In November 2011, Groom published Kearny's March: The Epic Creation of the American West, 1846–1847, which describes how Brigadier General Stephen W. Kearny's quest for westward adventure coincided with the expansionist desires of U.S. President James K. Polk. The book opens in mid-summer 1846, in the period of the Texas Annexation, the Mexican–American War, and brewing issues related to the American Civil War fifteen years in the future. Groom weaves into Kearny's March mountain man and guide Kit Carson, Brigham Young and his Mormon followers, and members of the Donner Party.

In 2016, Groom published El Paso, his first novel in nearly 20 years.

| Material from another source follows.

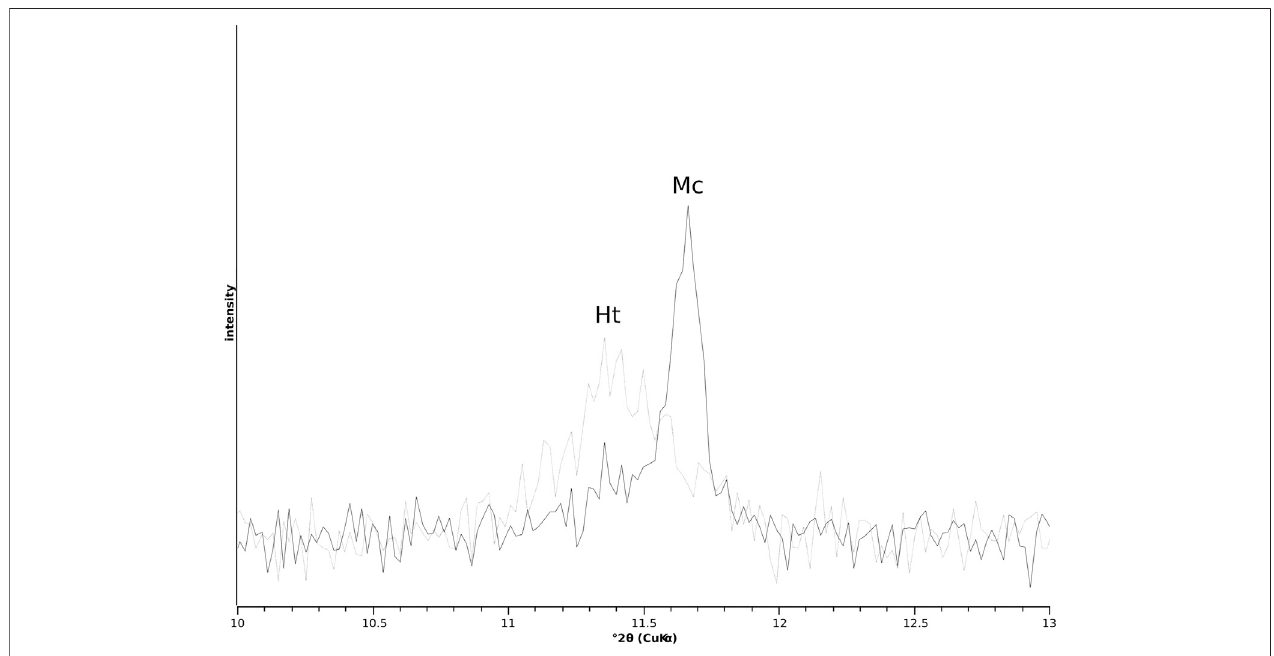
FIGURE 3 | Detail of the X-ray diffractograms of the powdered surface layers of the hardened cement paste fl at prisms 65_SO (dashed line, storage in sodium sulfate solution (30 gl − 1 SO 2 − 4 ) and 65_OH (solid line, storage in saturated calcium hydroxide solution). Ht: hydrotalcite; Mc:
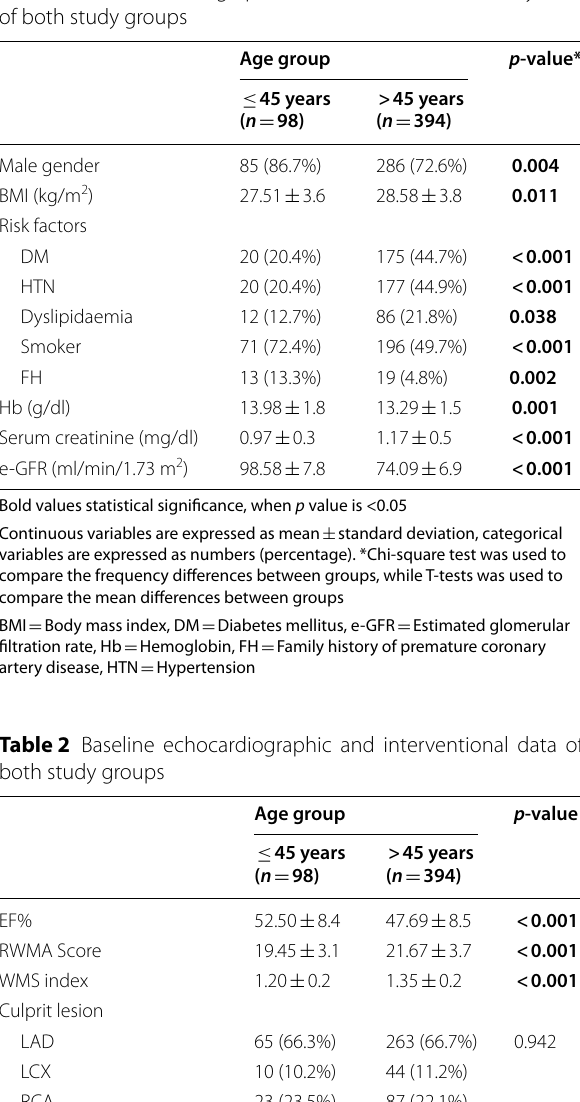
Table 1 Baseline demographic, risk factors and laboratory data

At the time of his death in 2020, Groom was waiting for publication of The Patriots, his biography of American leaders John Adams, Alexander Hamilton, and Thomas Jefferson.

==Personal life==
Groom was married three times, and was divorced twice. He had one daughter, and three stepchildren. He died from a suspected heart attack at his home in Fairhope on September 17, 2020, at age 77.

== Works ==

=== Novels ===
- "Better Times than These" (1978)
- "As Summers Die" (1980).
- With Duncan Spencer. "Conversations with the Enemy : The Story of P.F.C. Robert Garwood" (1983)
- "Only" (1984)
- Forrest Gump (1986); Knopf Doubleday Publishing Group, reprint 2012, ISBN 9780307947406
- Gone the Sun (1988); 1996, ISBN 9780671535162
- Gump and Co. (1995) ISBN 0671521705
- Such a Pretty, Pretty Girl (1998) ISBN 0375501614
- El Paso (2016) ISBN 978-1631492242

=== Nonfiction ===

- Conversations with the Enemy: the story of P.F.C. Robert Garwood (1982, with Duncan Spencer) ISBN 0399127151
- Shrouds of Glory: From Atlanta to Nashville: The Last Great Campaign of the Civil War (1995) ISBN 0871135914
- The Crimson Tide: An Illustrated History of Football at the University of Alabama (2002)
- A Storm in Flanders: The Triumph and Tragedy on the Western Front (2002) ISBN 0871138425
- 1942: The Year that Tried Men's Souls (2004) ISBN 0871138891
- Patriotic Fire: Andrew Jackson and Jean Laffite at the Battle of New Orleans (2006) ISBN 1400044367
- "Vicksburg, 1863" (2010)
- The Crimson Tide: The Official Illustrated History of Alabama Football, National Championship Edition (2010)
- Kearny's March: The Epic Creation of the American West, 1846-1847 (2011) ISBN 0307270963
- Ronald Reagan: Our 40th President (2012)
- "Shiloh, 1862" (2012) (2012),
- The Aviators: Eddie Rickenbacker, Jimmy Doolittle, Charles Lindbergh, and the Epic Age of Flight (2013) ISBN 1426211562
- The Generals: Patton, MacArthur, Marshall, and the Winning of World War II (2015) ISBN 1426215495
- The Allies: Roosevelt, Churchill, Stalin, and the Unlikely Alliance That Won World War II (2018)
- The Patriots: Alexander Hamilton, Thomas Jefferson, John Adams, and the Making of America (2020), published posthumously.